Find every line below with the word "layout" in it, and copy each one.
*** Opening Record extracts ***
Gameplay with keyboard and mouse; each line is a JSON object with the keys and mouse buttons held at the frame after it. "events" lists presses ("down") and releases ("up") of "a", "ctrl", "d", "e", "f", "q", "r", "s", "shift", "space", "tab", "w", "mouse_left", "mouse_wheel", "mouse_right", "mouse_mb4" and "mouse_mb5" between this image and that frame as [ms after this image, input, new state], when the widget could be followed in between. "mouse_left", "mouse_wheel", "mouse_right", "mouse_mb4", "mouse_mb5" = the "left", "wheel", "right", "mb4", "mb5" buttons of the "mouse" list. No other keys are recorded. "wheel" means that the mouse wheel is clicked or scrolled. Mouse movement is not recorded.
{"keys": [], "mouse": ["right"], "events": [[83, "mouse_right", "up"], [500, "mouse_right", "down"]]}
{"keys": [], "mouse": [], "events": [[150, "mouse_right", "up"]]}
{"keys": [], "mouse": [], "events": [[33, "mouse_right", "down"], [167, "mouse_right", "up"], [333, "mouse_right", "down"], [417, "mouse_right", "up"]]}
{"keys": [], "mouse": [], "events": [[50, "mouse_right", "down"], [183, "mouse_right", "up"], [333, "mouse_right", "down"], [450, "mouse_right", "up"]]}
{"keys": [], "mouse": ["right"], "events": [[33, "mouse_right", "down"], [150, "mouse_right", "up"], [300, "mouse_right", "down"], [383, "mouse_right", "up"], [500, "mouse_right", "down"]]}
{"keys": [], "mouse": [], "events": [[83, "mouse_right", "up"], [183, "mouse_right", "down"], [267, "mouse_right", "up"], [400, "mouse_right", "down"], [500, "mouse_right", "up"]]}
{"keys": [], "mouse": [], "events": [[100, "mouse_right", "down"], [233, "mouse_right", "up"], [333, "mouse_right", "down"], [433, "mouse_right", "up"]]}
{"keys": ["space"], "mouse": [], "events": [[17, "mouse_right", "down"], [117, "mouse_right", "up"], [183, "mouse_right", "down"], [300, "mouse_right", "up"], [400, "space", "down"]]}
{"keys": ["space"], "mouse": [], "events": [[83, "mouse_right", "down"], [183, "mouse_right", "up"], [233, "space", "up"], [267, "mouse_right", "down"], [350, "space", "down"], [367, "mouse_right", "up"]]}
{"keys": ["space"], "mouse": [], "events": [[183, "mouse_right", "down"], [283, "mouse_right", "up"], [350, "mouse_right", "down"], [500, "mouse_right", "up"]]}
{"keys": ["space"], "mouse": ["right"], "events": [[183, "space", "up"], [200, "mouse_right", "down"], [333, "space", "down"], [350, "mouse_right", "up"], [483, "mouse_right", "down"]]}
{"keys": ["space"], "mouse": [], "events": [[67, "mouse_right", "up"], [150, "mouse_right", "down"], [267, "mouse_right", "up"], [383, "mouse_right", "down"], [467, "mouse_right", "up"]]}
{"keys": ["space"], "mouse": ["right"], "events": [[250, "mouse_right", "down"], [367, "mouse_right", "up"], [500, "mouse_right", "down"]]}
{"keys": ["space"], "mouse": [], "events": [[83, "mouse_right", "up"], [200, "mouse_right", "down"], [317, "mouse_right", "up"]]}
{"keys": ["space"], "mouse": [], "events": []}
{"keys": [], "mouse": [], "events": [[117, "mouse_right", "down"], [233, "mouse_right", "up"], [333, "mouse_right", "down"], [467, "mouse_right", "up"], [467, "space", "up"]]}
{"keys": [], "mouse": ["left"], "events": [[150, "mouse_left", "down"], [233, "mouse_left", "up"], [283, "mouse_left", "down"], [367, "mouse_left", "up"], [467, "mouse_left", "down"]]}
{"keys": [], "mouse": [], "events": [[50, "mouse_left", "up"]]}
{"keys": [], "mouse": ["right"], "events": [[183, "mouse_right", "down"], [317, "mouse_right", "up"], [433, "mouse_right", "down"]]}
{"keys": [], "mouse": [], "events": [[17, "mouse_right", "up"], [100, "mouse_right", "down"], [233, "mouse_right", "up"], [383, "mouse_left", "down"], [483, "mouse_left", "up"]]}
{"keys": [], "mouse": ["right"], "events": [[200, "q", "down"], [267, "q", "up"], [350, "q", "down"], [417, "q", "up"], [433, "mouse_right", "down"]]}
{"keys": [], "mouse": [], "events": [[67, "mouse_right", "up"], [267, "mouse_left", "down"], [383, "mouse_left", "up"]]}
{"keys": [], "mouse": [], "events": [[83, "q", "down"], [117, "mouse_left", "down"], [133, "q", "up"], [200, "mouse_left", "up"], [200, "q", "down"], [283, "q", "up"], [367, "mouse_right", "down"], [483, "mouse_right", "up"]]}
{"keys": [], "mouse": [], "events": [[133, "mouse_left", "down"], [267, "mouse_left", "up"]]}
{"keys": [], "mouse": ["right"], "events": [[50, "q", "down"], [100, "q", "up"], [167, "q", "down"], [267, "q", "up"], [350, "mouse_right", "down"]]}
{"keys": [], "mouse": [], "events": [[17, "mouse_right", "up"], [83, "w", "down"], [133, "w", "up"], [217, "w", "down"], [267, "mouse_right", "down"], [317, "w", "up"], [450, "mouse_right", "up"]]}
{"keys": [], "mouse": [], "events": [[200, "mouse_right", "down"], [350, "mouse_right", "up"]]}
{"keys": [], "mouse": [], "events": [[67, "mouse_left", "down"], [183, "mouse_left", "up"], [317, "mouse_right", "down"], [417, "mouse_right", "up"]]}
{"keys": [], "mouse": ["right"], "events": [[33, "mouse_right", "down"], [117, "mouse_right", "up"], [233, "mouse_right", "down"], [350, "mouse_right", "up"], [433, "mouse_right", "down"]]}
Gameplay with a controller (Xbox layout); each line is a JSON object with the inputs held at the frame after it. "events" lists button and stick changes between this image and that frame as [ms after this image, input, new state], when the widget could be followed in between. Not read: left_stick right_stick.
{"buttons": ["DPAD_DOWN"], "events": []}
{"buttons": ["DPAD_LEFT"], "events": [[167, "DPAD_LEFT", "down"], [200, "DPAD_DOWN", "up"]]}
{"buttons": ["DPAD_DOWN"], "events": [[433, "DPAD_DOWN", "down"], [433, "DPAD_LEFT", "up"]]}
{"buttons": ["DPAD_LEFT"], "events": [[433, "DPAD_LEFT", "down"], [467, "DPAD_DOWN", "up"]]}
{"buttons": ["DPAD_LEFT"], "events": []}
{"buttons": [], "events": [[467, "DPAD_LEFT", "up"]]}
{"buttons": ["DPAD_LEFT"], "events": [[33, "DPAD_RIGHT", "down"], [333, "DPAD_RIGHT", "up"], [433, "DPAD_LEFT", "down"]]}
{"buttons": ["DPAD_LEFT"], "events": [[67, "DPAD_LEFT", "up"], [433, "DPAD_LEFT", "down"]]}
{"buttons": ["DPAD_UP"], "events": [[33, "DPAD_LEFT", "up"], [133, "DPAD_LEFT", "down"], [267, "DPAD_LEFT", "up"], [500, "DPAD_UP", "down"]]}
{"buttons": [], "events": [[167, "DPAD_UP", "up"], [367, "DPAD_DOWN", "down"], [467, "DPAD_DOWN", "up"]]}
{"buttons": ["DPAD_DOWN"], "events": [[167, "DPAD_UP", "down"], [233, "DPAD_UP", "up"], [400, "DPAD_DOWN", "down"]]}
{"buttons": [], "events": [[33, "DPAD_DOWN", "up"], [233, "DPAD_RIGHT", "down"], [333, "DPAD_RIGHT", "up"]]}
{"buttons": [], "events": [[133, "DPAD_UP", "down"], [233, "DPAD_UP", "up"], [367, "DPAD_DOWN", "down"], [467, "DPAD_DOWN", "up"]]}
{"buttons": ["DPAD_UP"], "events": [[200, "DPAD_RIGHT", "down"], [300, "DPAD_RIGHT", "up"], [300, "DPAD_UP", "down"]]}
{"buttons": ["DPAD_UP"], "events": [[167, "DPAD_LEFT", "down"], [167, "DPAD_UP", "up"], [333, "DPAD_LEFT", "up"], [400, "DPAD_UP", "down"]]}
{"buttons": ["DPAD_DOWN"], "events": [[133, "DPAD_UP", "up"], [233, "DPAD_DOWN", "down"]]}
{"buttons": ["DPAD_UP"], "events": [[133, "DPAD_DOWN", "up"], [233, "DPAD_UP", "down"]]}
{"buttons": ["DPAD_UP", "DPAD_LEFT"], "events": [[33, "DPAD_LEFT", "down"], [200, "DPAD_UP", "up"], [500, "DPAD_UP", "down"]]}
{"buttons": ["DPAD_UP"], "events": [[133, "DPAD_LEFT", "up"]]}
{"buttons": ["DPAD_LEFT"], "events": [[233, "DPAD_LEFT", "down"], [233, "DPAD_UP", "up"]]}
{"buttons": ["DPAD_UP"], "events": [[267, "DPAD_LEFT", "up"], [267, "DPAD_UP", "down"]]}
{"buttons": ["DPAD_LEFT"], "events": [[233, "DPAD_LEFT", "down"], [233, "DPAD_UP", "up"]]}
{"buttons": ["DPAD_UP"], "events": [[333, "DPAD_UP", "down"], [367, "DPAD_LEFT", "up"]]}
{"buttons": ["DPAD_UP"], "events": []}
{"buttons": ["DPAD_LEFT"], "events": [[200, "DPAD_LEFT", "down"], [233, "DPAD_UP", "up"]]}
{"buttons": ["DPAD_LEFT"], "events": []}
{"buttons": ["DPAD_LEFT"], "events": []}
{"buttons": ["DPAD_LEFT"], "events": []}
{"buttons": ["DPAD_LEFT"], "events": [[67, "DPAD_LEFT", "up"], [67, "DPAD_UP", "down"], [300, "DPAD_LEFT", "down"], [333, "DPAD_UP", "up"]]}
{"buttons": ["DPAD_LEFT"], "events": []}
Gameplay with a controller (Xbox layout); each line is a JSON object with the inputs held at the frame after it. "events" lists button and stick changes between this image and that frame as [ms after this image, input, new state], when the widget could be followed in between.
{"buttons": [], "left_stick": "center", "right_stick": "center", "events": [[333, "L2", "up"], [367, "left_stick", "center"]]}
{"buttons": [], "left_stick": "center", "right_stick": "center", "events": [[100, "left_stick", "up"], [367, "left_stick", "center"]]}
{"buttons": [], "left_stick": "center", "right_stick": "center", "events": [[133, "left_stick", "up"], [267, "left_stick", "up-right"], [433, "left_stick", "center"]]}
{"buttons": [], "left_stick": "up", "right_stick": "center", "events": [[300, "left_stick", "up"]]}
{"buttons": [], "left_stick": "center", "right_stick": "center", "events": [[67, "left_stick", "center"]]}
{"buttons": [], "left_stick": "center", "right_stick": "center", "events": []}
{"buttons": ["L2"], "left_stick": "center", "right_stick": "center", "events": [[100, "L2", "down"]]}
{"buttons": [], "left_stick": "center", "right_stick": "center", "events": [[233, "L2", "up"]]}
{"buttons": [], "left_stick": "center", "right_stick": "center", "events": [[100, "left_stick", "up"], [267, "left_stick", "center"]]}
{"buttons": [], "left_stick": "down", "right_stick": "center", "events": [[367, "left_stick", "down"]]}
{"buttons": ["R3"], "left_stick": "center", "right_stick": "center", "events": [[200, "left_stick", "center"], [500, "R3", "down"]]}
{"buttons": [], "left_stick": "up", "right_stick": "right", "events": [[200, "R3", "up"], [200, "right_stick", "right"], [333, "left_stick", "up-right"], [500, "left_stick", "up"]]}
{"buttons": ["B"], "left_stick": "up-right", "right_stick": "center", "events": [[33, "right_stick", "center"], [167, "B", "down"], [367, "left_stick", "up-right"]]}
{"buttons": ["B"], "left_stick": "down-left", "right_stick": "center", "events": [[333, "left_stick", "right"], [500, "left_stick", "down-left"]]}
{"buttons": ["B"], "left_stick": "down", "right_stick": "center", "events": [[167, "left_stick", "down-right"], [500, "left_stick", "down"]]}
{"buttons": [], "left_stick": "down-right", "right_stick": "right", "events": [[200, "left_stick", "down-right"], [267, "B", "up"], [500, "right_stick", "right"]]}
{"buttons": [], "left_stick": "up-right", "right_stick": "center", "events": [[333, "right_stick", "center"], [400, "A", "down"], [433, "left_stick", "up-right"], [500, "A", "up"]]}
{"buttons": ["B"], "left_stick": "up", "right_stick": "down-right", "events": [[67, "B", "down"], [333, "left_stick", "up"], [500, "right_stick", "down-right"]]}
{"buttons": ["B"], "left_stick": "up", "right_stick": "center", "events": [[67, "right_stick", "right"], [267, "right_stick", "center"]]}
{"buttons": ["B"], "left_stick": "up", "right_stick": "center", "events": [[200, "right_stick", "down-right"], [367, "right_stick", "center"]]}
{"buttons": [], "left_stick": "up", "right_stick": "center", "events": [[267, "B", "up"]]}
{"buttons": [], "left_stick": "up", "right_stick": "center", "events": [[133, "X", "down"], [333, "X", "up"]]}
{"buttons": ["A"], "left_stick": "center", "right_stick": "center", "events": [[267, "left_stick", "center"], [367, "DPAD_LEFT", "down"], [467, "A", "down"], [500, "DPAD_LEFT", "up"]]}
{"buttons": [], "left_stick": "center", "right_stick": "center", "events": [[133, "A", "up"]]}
*** Closing Record extracts ***
◆ **The completed task**:
Gameplay with a controller (Xbox layout); each line is a JSON object with the inputs held at the frame after it. "events" lists button and stick changes between this image and that frame as [ms after this image, input, new state], when the widget could be followed in between. Not read: left_stick right_stick.
Gameplay with a controller (Xbox layout); each line is a JSON object with the inputs held at the frame after it. "events" lists button and stick changes between this image and that frame as [ms after this image, input, new state], when the widget could be followed in between.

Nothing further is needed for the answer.